> [Text]
:::::
Fairchild’s cleanup order, issued in 1989 by the regional water board and approved by EPA, says that solvents in the groundwater must be cleaned around the site to an almost pristine level — a standard the agency’s own regulators today concede may be impossible to meet.
Inside the plant’s 22-acre boundary, the groundwater must be cleaned to California drinking water standards — even though no one is proposing drinking it. And underneath the neighboring lots, the groundwater must be made four times cleaner than the drinking water now coming out of millions of Bay Area faucets, even though, again, no one is proposing drinking that underground water either.
Officials for Schlumberger Ltd., the French oil equipment company that bought Fairchild in 1979 in what proved to be a disastrous business move, say that after spending $40 million, they are still spending $483,000 a year to squeeze the final parts per billion from groundwater no one drinks.
“If this site was discovered now in its present form, it wouldn’t be added to the Superfund list,” said Elie Haddad, a consultant with Locus Technologies of Mountain View, the firm overseeing the cleanup. “It has been a great success.”
Dozens of other high-tech companies across Silicon Valley, inlcuding Intel, IBM and Hewlett-Packard, are caught in similar debates over tainted groundwater on their property and are growing increasingly frustrated.
Of the 28 Superfund sites in the South Bay, all but two are cases in which high-tech companies leaked solvents into groundwater during the 1960s, 1970s and 1980s. Many of the solvents have been replaced by soapy water or citrus-based liquids in modern-day chip operations, and new laws require stricter handling of hazardous chemicals.
Yet the EPA and the regional water board has never removed one South Bay site from the Superfund list.
EPA officials say the standards are not unreasonable.
“Even though that groundwater isn’t being used now, it could be in the future,” said Lois Grunwald, a spokeswoman for the U.S. EPA in San Francisco. “Water is a valuable resource, especially in the West.”
Many environmental groups say tough standards are sometimes the only way to make companies clean up their acts.
:::::
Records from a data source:
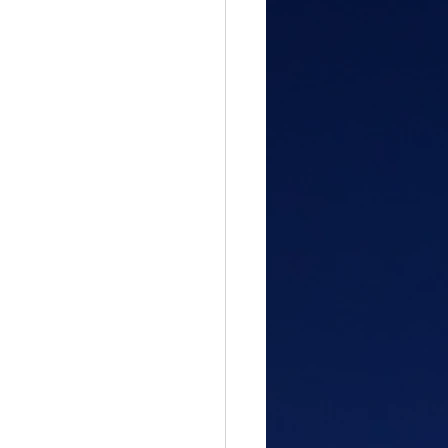
gful Path
attitude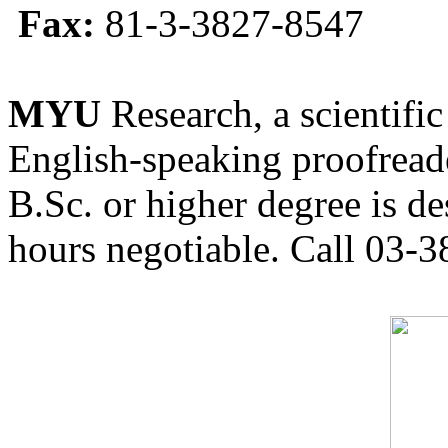
Fax:
81-3-3827-8547
MYU
Research, a scientific
English-speaking proofreade
B.Sc. or higher degree is de
hours negotiable. Call 03-3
:::::
> [Work instruction 1] List every company named in the text on the groundwater cleanup dispute.
> [Work instruction 2] From the text on the groundwater cleanup dispute, copy word for word the stretch from "Dozens of other" through "the Superfund list.".

> [Response box 1]
- Fairchild
- Schlumberger Ltd.
- Locus Technologies
- Intel
- IBM
- Hewlett-Packard

> [Response box 2]
Dozens of other high-tech companies across Silicon Valley, inlcuding Intel, IBM and Hewlett-Packard, are caught in similar debates over tainted groundwater on their property and are growing increasingly frustrated.
Of the 28 Superfund sites in the South Bay, all but two are cases in which high-tech companies leaked solvents into groundwater during the 1960s, 1970s and 1980s. Many of the solvents have been replaced by soapy water or citrus-based liquids in modern-day chip operations, and new laws require stricter handling of hazardous chemicals.
Yet the EPA and the regional water board has never removed one South Bay site from the Superfund list.